*THE PROBLEM*
The listing below holds a line with "X01167Y-00294D02*" and a later line with "X015459Y-0108D02*". Write out those two lines and every line between them, exactly, and nothing else.

*PROVIDED DATA*
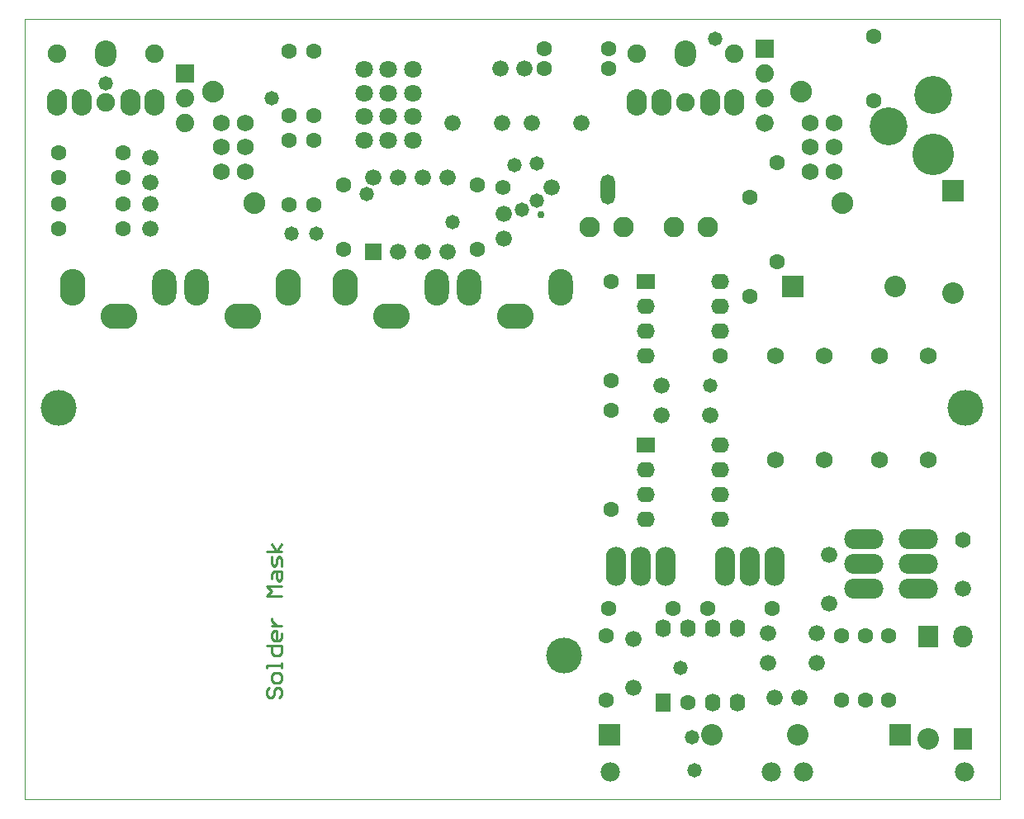
<source format=gts>
%FSTAX24Y24*%
%MOIN*%
G70*
G01*
G75*
G04 Layer_Color=8388736*
%ADD10C,0.0200*%
%ADD11C,0.0220*%
%ADD12C,0.0160*%
%ADD13C,0.0100*%
%ADD14C,0.0150*%
%ADD15C,0.0120*%
%ADD16C,0.0300*%
%ADD17C,0.0250*%
%ADD18C,0.0450*%
%ADD19C,0.0420*%
%ADD20C,0.1000*%
%ADD21C,0.0350*%
%ADD22C,0.0500*%
%ADD23C,0.0600*%
%ADD24C,0.0700*%
%ADD25C,0.0400*%
%ADD26C,0.0550*%
%ADD27C,0.0380*%
%ADD28C,0.0750*%
%ADD29R,0.0559X0.1130*%
%ADD30C,0.0010*%
%ADD31C,0.0670*%
%ADD32O,0.0748X0.0984*%
%ADD33O,0.0787X0.0984*%
%ADD34O,0.0950X0.1400*%
%ADD35O,0.0900X0.1400*%
%ADD36O,0.1400X0.0950*%
%ADD37C,0.0750*%
%ADD38C,0.0580*%
%ADD39C,0.0640*%
%ADD40C,0.0660*%
%ADD41R,0.0660X0.0660*%
%ADD42C,0.0550*%
%ADD43O,0.0540X0.0580*%
%ADD44C,0.0540*%
%ADD45C,0.0500*%
%ADD46C,0.1600*%
%ADD47C,0.1450*%
%ADD48C,0.0700*%
%ADD49O,0.0740X0.1500*%
%ADD50O,0.1500X0.0740*%
%ADD51C,0.0600*%
%ADD52C,0.0800*%
%ADD53O,0.0550X0.0650*%
%ADD54R,0.0550X0.0650*%
%ADD55R,0.0580X0.0580*%
%ADD56O,0.0650X0.0550*%
%ADD57R,0.0650X0.0550*%
%ADD58R,0.0787X0.0787*%
%ADD59C,0.0787*%
%ADD60R,0.0787X0.0787*%
%ADD61R,0.0730X0.0800*%
%ADD62R,0.0690X0.0800*%
%ADD63O,0.0690X0.0800*%
%ADD64C,0.1370*%
%ADD65C,0.0630*%
%ADD66C,0.0079*%
%ADD67C,0.0118*%
%ADD68C,0.0080*%
%ADD69C,0.0090*%
%ADD70R,0.0315X0.1102*%
%ADD71R,0.1102X0.0315*%
%ADD72C,0.0300*%
%ADD73O,0.0828X0.1064*%
%ADD74O,0.0867X0.1064*%
%ADD75O,0.1030X0.1480*%
%ADD76O,0.0980X0.1480*%
%ADD77O,0.1480X0.1030*%
%ADD78C,0.0830*%
%ADD79C,0.0720*%
%ADD80C,0.0740*%
%ADD81R,0.0740X0.0740*%
%ADD82O,0.0620X0.0660*%
%ADD83C,0.0620*%
%ADD84C,0.1680*%
%ADD85C,0.1530*%
%ADD86C,0.0780*%
%ADD87O,0.0820X0.1580*%
%ADD88O,0.1580X0.0820*%
%ADD89C,0.0680*%
%ADD90C,0.0880*%
%ADD91O,0.0630X0.0730*%
%ADD92R,0.0630X0.0730*%
%ADD93O,0.0730X0.0630*%
%ADD94R,0.0730X0.0630*%
%ADD95R,0.0867X0.0867*%
%ADD96C,0.0867*%
%ADD97R,0.0867X0.0867*%
%ADD98R,0.0810X0.0880*%
%ADD99R,0.0770X0.0880*%
%ADD100O,0.0770X0.0880*%
%ADD101C,0.0710*%
G36*
X00415Y-0072D02*
X00355D01*
Y-00655D01*
X00415D01*
Y-0072D01*
D02*
G37*
D13*
X-0098Y-027D02*
X-0099Y-0271D01*
Y-0273D01*
X-0098Y-0274D01*
X-0097D01*
X-0096Y-0273D01*
Y-0271D01*
X-0095Y-027D01*
X-0094D01*
X-0093Y-0271D01*
Y-0273D01*
X-0094Y-0274D01*
X-0093Y-0267D02*
Y-0265D01*
X-0094Y-0264D01*
X-0096D01*
X-0097Y-0265D01*
Y-0267D01*
X-0096Y-0268D01*
X-0094D01*
X-0093Y-0267D01*
Y-0262D02*
Y-026D01*
Y-0261D01*
X-0099D01*
Y-0262D01*
Y-025301D02*
X-0093D01*
Y-025601D01*
X-0094Y-025701D01*
X-0096D01*
X-0097Y-025601D01*
Y-025301D01*
X-0093Y-024801D02*
Y-025001D01*
X-0094Y-025101D01*
X-0096D01*
X-0097Y-025001D01*
Y-024801D01*
X-0096Y-024701D01*
X-0095D01*
Y-025101D01*
X-0097Y-024501D02*
X-0093D01*
X-0095D01*
X-0096Y-024401D01*
X-0097Y-024301D01*
Y-024201D01*
X-0093Y-023301D02*
X-0099D01*
X-0097Y-023101D01*
X-0099Y-022901D01*
X-0093D01*
X-0097Y-022602D02*
Y-022402D01*
X-0096Y-022302D01*
X-0093D01*
Y-022602D01*
X-0094Y-022702D01*
X-0095Y-022602D01*
Y-022302D01*
X-0093Y-022102D02*
Y-021802D01*
X-0094Y-021702D01*
X-0095Y-021802D01*
Y-022002D01*
X-0096Y-022102D01*
X-0097Y-022002D01*
Y-021702D01*
X-0093Y-021502D02*
X-0099D01*
X-0095D02*
X-0097Y-021202D01*
X-0095Y-021502D02*
X-0093Y-021202D01*
D30*
X-019685Y-0315D02*
Y0D01*
X019685D01*
X-019685Y-0315D02*
X019685D01*
Y0D01*
D37*
X005031Y-0014D02*
D03*
X008968D02*
D03*
X007Y-003368D02*
D03*
X-0164D02*
D03*
X-014432Y-0014D02*
D03*
X-018369D02*
D03*
D38*
X007984Y-0148D02*
D03*
X-0089Y-00865D02*
D03*
X-0079D02*
D03*
X00385Y-00655D02*
D03*
X-009695Y-003195D02*
D03*
X00009Y-00589D02*
D03*
X001Y-00584D02*
D03*
X00725Y-029D02*
D03*
X00735Y-03033D02*
D03*
X0004Y-0077D02*
D03*
X00098Y-00734D02*
D03*
X0068Y-0262D02*
D03*
X-00587Y-00705D02*
D03*
X-0164Y-0026D02*
D03*
X00385Y-0072D02*
D03*
X0082Y-0008D02*
D03*
X-0024Y-0082D02*
D03*
D40*
X0106Y-0274D02*
D03*
X0116D02*
D03*
X012284Y-0248D02*
D03*
X010316D02*
D03*
X0049Y-026984D02*
D03*
Y-025016D02*
D03*
X0128Y-021616D02*
D03*
Y-023584D02*
D03*
X0182Y-022984D02*
D03*
X006016Y-016D02*
D03*
X007984D02*
D03*
X001584Y-0068D02*
D03*
X006016Y-0148D02*
D03*
X010316Y-026D02*
D03*
X012284D02*
D03*
X0008Y-0042D02*
D03*
X0028D02*
D03*
X-0004D02*
D03*
X-0024D02*
D03*
X00049Y-002D02*
D03*
X-00049D02*
D03*
X-0146Y-0066D02*
D03*
Y-0056D02*
D03*
Y-00845D02*
D03*
Y-00745D02*
D03*
X-00035Y-00885D02*
D03*
Y-00785D02*
D03*
X-0036Y-0094D02*
D03*
X-0026D02*
D03*
Y-0064D02*
D03*
X-0036D02*
D03*
X-0046D02*
D03*
X-0056D02*
D03*
X-0046Y-0094D02*
D03*
D41*
X-0056D02*
D03*
D47*
X0021Y-0257D02*
D03*
X0183Y-0157D02*
D03*
X-0183D02*
D03*
D65*
X-008Y-0049D02*
D03*
Y-0075D02*
D03*
X-009Y-0013D02*
D03*
Y-0039D02*
D03*
X-0068Y-0067D02*
D03*
Y-0093D02*
D03*
X-0183Y-00845D02*
D03*
X-0157D02*
D03*
X-0183Y-00745D02*
D03*
X-0157D02*
D03*
X0039Y-002D02*
D03*
X0013D02*
D03*
X-009Y-0049D02*
D03*
Y-0075D02*
D03*
X-0014Y-0067D02*
D03*
Y-0093D02*
D03*
X-0183Y-0064D02*
D03*
X-0157D02*
D03*
X-0183Y-0054D02*
D03*
X-0157D02*
D03*
X0039Y-0012D02*
D03*
X0013D02*
D03*
X0079Y-0238D02*
D03*
X0105D02*
D03*
X0133Y-0275D02*
D03*
Y-0249D02*
D03*
X0146Y-0007D02*
D03*
Y-0033D02*
D03*
X0039Y-0238D02*
D03*
X0065D02*
D03*
X01425Y-0275D02*
D03*
Y-0249D02*
D03*
X-008Y-0013D02*
D03*
Y-0039D02*
D03*
X0152Y-0249D02*
D03*
Y-0275D02*
D03*
X0038Y-0249D02*
D03*
Y-0275D02*
D03*
X0107Y-0098D02*
D03*
Y-0058D02*
D03*
X0096Y-0112D02*
D03*
Y-0072D02*
D03*
X004Y-0198D02*
D03*
Y-0158D02*
D03*
Y-0146D02*
D03*
Y-0106D02*
D03*
X0071Y-0276D02*
D03*
X0084Y-0136D02*
D03*
D72*
X00115Y-0079D02*
D03*
D73*
X006016Y-003368D02*
D03*
X005031D02*
D03*
X007984D02*
D03*
X008968D02*
D03*
X-014432D02*
D03*
X-015416D02*
D03*
X-018369D02*
D03*
X-017384D02*
D03*
D74*
X007Y-0014D02*
D03*
X-0164D02*
D03*
D75*
X-00903Y-01084D02*
D03*
X-01775D02*
D03*
X-00675D02*
D03*
D76*
X-01275D02*
D03*
X-01403D02*
D03*
X-00303D02*
D03*
X-00175D02*
D03*
X00197D02*
D03*
D77*
X-01089Y-012D02*
D03*
X-01589D02*
D03*
X-00489D02*
D03*
X00011D02*
D03*
D78*
X006511Y-0084D02*
D03*
X007889D02*
D03*
X004489D02*
D03*
X003111D02*
D03*
D79*
X0102Y-0042D02*
D03*
D80*
Y-0032D02*
D03*
Y-0022D02*
D03*
X-0132Y-0042D02*
D03*
Y-0032D02*
D03*
D81*
X0102Y-0012D02*
D03*
X-0132Y-0022D02*
D03*
D82*
X0182Y-021016D02*
D03*
D83*
X-000384Y-0068D02*
D03*
D84*
X017Y-005452D02*
D03*
D85*
Y-00305D02*
D03*
X015189Y-00431D02*
D03*
D86*
X01825Y-0304D02*
D03*
X01175D02*
D03*
X01045D02*
D03*
X00395D02*
D03*
D87*
X0086Y-0221D02*
D03*
X0096D02*
D03*
X0106D02*
D03*
X0042D02*
D03*
X0052D02*
D03*
X0062D02*
D03*
D88*
X0142Y-021D02*
D03*
Y-022D02*
D03*
Y-023D02*
D03*
X0164Y-021D02*
D03*
Y-022D02*
D03*
Y-023D02*
D03*
D89*
X0126Y-0136D02*
D03*
X01064D02*
D03*
X0126Y-0178D02*
D03*
X01064D02*
D03*
X0168Y-0136D02*
D03*
X01484D02*
D03*
X0168Y-0178D02*
D03*
X01484D02*
D03*
X01298Y-00617D02*
D03*
X01201D02*
D03*
X01298Y-00517D02*
D03*
X01201D02*
D03*
X01299Y-0042D02*
D03*
X01201D02*
D03*
X-01174D02*
D03*
X-01076D02*
D03*
X-01174Y-00517D02*
D03*
X-01077D02*
D03*
X-01174Y-00617D02*
D03*
X-01077D02*
D03*
D90*
X01333Y-00743D02*
D03*
X01167Y-00294D02*
D03*
X-01208D02*
D03*
X-01042Y-00743D02*
D03*
D91*
X0081Y-0276D02*
D03*
X0091D02*
D03*
Y-0246D02*
D03*
X0081D02*
D03*
X0071D02*
D03*
X0061D02*
D03*
D92*
Y-0276D02*
D03*
D93*
X0054Y-0126D02*
D03*
Y-0136D02*
D03*
X0084Y-0126D02*
D03*
Y-0116D02*
D03*
Y-0106D02*
D03*
X0054Y-0116D02*
D03*
Y-0182D02*
D03*
X0084Y-0172D02*
D03*
Y-0182D02*
D03*
Y-0192D02*
D03*
Y-0202D02*
D03*
X0054D02*
D03*
Y-0192D02*
D03*
D94*
Y-0106D02*
D03*
Y-0172D02*
D03*
D95*
X015659Y-0289D02*
D03*
X011341Y-0108D02*
D03*
X003941Y-0289D02*
D03*
D96*
X011541D02*
D03*
X0178Y-011059D02*
D03*
X015459Y-0108D02*
D03*
X0168Y-029059D02*
D03*
X008059Y-0289D02*
D03*
D97*
X0178Y-006941D02*
D03*
D98*
X0168Y-024941D02*
D03*
D99*
X0182Y-029059D02*
D03*
D100*
Y-024941D02*
D03*
D101*
X-004016Y-0049D02*
D03*
X-005984D02*
D03*
X-005D02*
D03*
X-004016Y-003916D02*
D03*
X-005D02*
D03*
X-005984D02*
D03*
Y-002016D02*
D03*
X-005D02*
D03*
X-004016D02*
D03*
X-005Y-003D02*
D03*
X-005984D02*
D03*
X-004016D02*
D03*
M02*

</source>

*SOLVED EXERCISE*
X01167Y-00294D02*
D03*
X-01208D02*
D03*
X-01042Y-00743D02*
D03*
D91*
X0081Y-0276D02*
D03*
X0091D02*
D03*
Y-0246D02*
D03*
X0081D02*
D03*
X0071D02*
D03*
X0061D02*
D03*
D92*
Y-0276D02*
D03*
D93*
X0054Y-0126D02*
D03*
Y-0136D02*
D03*
X0084Y-0126D02*
D03*
Y-0116D02*
D03*
Y-0106D02*
D03*
X0054Y-0116D02*
D03*
Y-0182D02*
D03*
X0084Y-0172D02*
D03*
Y-0182D02*
D03*
Y-0192D02*
D03*
Y-0202D02*
D03*
X0054D02*
D03*
Y-0192D02*
D03*
D94*
Y-0106D02*
D03*
Y-0172D02*
D03*
D95*
X015659Y-0289D02*
D03*
X011341Y-0108D02*
D03*
X003941Y-0289D02*
D03*
D96*
X011541D02*
D03*
X0178Y-011059D02*
D03*
X015459Y-0108D02*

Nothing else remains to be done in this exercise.